Objective Serotonin reuptake inhibitor (SRI) antidepressant use in pregnancy has been associated with increased risks of low birth weight, preterm birth, persistent pulmonary hypertension and neurobehavioural disturbances; however, the impact on the fetal physiology remains extremely limited.
Methods Fetal heart rate (FHR) and blood flow measurements were obtained in the morning (08:00 hours) and afternoon (13:00 hours) from mothers at 36 weeks gestation treated with an SRI (exposed; n = 11) and healthy mothers (non-exposed; n = 21). FHR was monitored using an Oxford Sonicaid System 8002. Doppler blood flow velocity waveforms in the middle cerebral artery (MCA), uterine and umbilical arteries and fetal right pulmonary artery, were done using an Aloka Prosound 5500 scanner.

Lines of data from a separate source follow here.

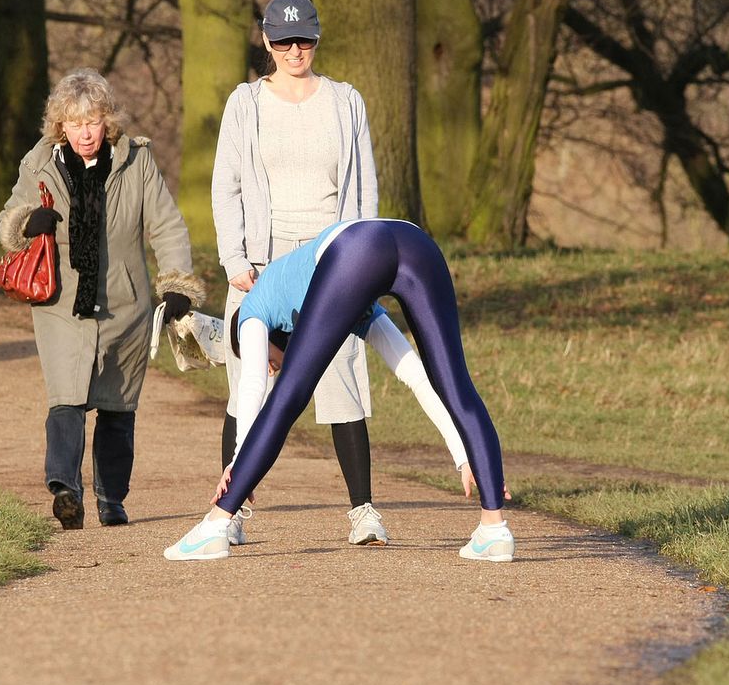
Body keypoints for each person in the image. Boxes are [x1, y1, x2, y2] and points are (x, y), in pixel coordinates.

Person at [164, 218, 514, 563]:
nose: (271, 366)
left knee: (288, 397)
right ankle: (494, 529)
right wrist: (464, 455)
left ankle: (215, 526)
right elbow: (416, 377)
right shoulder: (346, 302)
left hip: (357, 249)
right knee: (456, 384)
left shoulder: (253, 309)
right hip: (415, 242)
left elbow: (253, 386)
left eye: (269, 359)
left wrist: (239, 463)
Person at [211, 0, 386, 548]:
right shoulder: (245, 104)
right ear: (266, 41)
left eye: (303, 40)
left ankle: (363, 511)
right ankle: (231, 512)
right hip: (262, 263)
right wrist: (235, 259)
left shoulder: (345, 102)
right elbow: (226, 187)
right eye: (283, 41)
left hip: (332, 259)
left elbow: (364, 190)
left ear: (316, 39)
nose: (294, 50)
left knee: (342, 379)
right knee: (248, 388)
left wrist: (365, 263)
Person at [0, 68, 204, 530]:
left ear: (107, 121)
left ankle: (112, 498)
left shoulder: (137, 161)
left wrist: (176, 284)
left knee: (117, 407)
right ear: (60, 126)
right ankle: (65, 491)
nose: (85, 133)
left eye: (92, 122)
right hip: (60, 303)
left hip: (126, 305)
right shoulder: (38, 162)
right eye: (75, 124)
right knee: (65, 399)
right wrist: (27, 222)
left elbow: (166, 225)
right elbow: (7, 219)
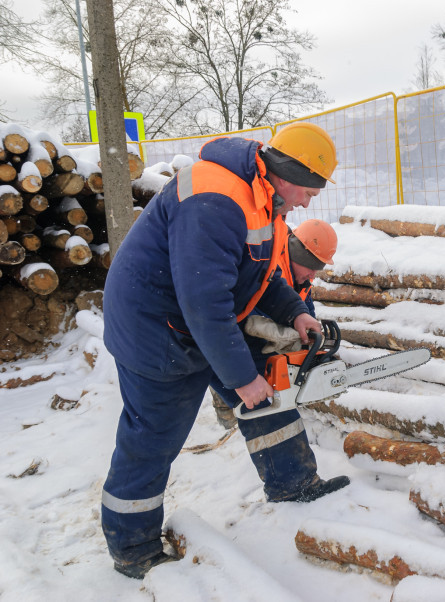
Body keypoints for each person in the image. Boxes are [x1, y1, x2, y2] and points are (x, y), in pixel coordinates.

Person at [101, 123, 348, 579]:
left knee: (268, 400)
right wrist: (240, 377)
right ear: (288, 172)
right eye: (310, 190)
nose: (308, 202)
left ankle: (293, 483)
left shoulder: (261, 197)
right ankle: (133, 548)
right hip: (156, 329)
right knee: (153, 437)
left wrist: (297, 313)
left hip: (202, 322)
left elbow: (261, 273)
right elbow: (203, 300)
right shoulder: (215, 200)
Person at [206, 220, 347, 507]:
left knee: (269, 402)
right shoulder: (270, 263)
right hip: (225, 337)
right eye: (311, 265)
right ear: (298, 253)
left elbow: (304, 312)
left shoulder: (301, 280)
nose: (313, 274)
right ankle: (292, 485)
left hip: (224, 341)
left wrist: (313, 349)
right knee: (269, 407)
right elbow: (245, 306)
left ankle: (291, 482)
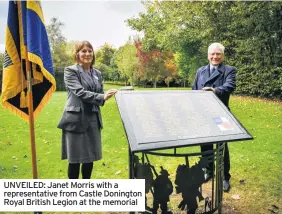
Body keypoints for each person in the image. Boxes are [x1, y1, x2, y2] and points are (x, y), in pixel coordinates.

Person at [57, 41, 117, 179]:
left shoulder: (97, 73)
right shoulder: (70, 71)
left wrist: (105, 95)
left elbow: (100, 92)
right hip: (75, 120)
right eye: (83, 51)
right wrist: (102, 96)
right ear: (77, 54)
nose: (87, 54)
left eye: (90, 50)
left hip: (93, 119)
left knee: (89, 158)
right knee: (75, 160)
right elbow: (80, 92)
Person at [192, 42, 236, 192]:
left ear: (223, 56)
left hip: (221, 114)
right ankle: (208, 171)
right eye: (212, 54)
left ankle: (224, 177)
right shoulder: (200, 71)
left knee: (222, 146)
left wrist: (215, 90)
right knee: (205, 145)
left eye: (218, 54)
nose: (215, 57)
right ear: (208, 55)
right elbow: (193, 90)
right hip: (203, 114)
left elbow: (229, 87)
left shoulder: (229, 71)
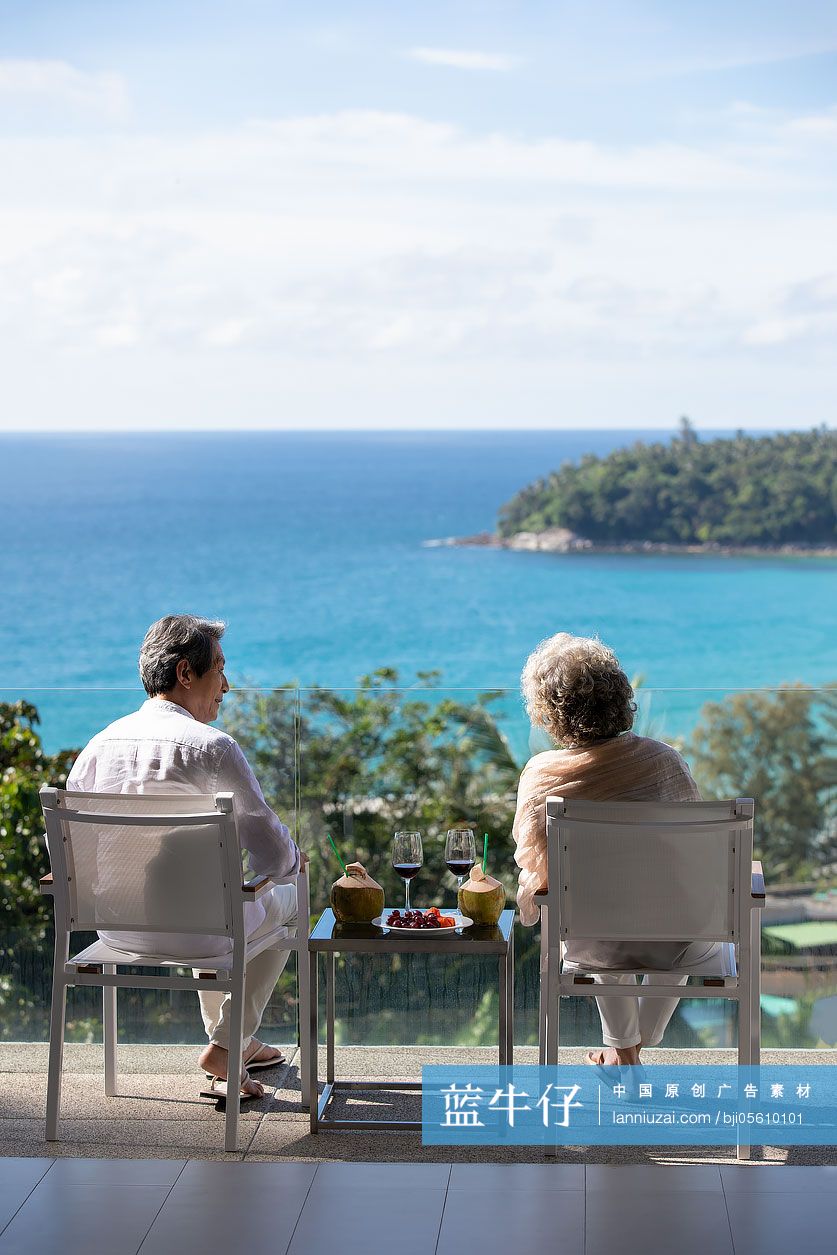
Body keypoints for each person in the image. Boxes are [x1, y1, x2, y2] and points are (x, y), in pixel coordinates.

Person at [67, 614, 304, 1099]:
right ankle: (228, 1042)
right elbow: (275, 856)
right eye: (219, 669)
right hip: (203, 930)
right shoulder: (213, 749)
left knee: (207, 894)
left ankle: (236, 1040)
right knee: (289, 897)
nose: (227, 684)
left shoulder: (96, 747)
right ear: (185, 673)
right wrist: (295, 861)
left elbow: (71, 858)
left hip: (116, 927)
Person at [513, 632, 720, 1069]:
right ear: (619, 695)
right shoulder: (664, 761)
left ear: (549, 711)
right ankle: (637, 1045)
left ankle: (625, 1052)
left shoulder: (543, 777)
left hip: (594, 937)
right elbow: (698, 850)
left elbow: (539, 868)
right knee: (661, 910)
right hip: (678, 938)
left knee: (603, 916)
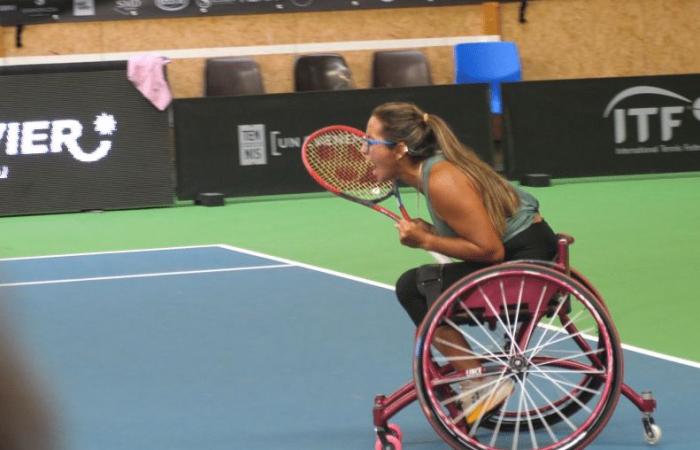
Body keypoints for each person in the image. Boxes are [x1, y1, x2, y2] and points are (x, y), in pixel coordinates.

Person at [361, 102, 558, 425]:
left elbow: (489, 250)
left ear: (398, 149)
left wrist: (426, 241)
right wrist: (432, 232)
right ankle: (474, 378)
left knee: (414, 286)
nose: (364, 150)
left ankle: (477, 380)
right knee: (420, 283)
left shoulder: (442, 180)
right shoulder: (434, 173)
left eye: (370, 142)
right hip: (526, 248)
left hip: (524, 260)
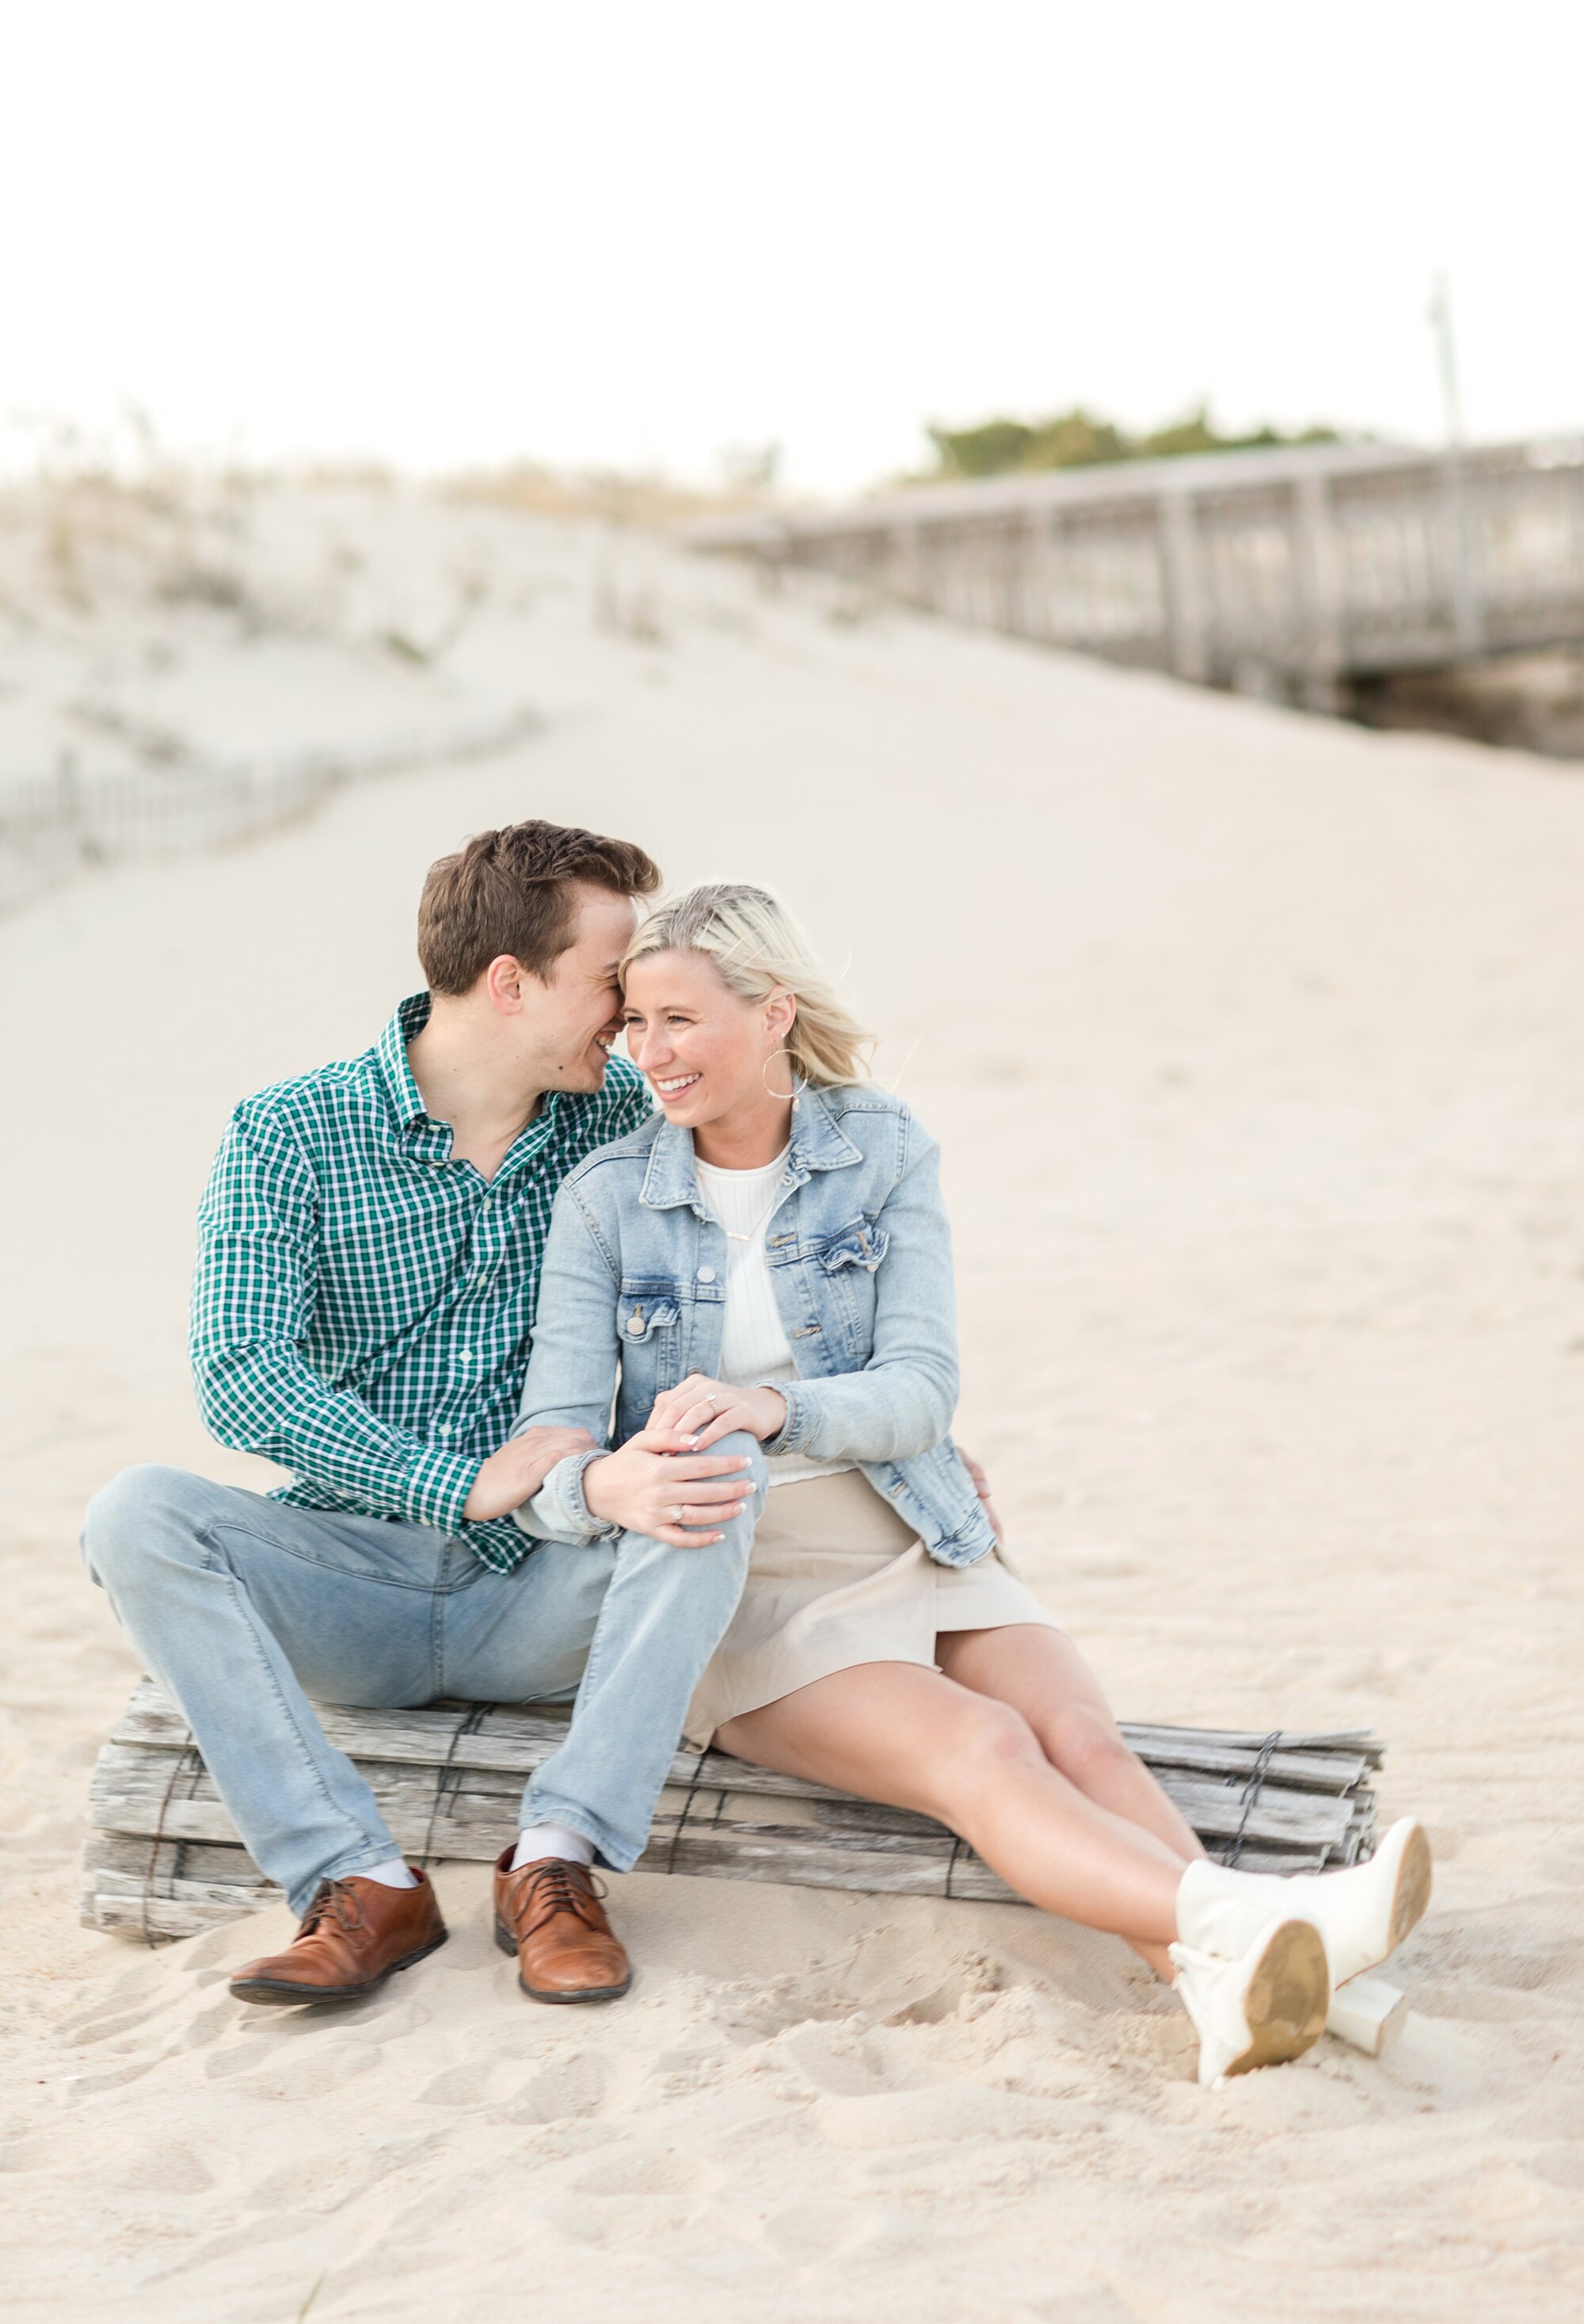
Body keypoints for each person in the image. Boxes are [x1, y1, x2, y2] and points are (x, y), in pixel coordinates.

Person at [511, 883, 1433, 2086]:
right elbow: (551, 1450)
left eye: (678, 1020)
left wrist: (779, 1403)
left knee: (1084, 1741)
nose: (649, 1053)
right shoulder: (604, 1200)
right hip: (744, 1571)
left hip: (914, 1518)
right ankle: (1250, 1926)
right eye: (635, 1023)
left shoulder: (882, 1149)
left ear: (774, 1012)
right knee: (988, 1749)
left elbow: (923, 1388)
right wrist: (608, 1487)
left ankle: (1219, 1990)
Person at [79, 820, 782, 2010]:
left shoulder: (625, 1123)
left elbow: (789, 1265)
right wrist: (451, 1483)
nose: (630, 1014)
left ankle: (558, 1863)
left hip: (557, 1585)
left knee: (721, 1473)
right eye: (611, 982)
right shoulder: (292, 1131)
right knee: (135, 1514)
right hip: (351, 1586)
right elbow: (242, 1372)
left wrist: (886, 1427)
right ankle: (357, 1883)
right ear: (511, 983)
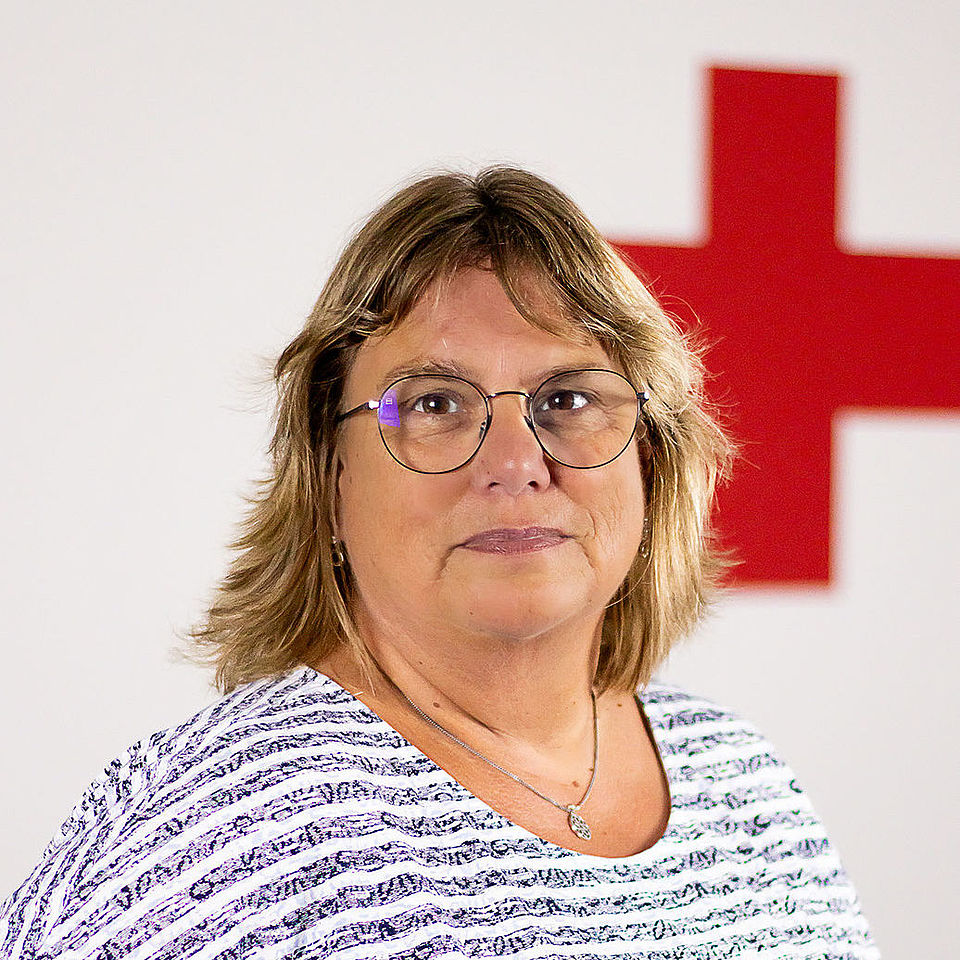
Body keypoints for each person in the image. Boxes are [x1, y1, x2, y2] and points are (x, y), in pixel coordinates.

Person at [0, 167, 878, 959]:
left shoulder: (738, 775)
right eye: (433, 404)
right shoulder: (222, 821)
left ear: (650, 460)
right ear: (330, 477)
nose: (516, 462)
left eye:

Results FHR accelerations in the exposed fetuses were significantly less than in the non-exposed fetuses during both sessions. Accelerations significantly increased from the morning to afternoon session in the non-exposed fetuses but did not occur in the exposed fetuses. MCA pulsatility index (PI) was significantly lower in the exposed fetuses in the morning only. This was due to a significant decrease in PI in the non-exposed fetuses in the afternoon that did not occur in the exposed fetuses. Similar findings were obtained with the MCA resistance index and S/D ratio. Third trimester maternal depressed mood was also controlled for in the analyses.
Conclusions Human fetal exposure to SRI reduces FHR accelerations and MCA resistance, which may be due to alterations in brain function, and attenuates the alterations in both variables that occur during the day in non-exposed fetuses.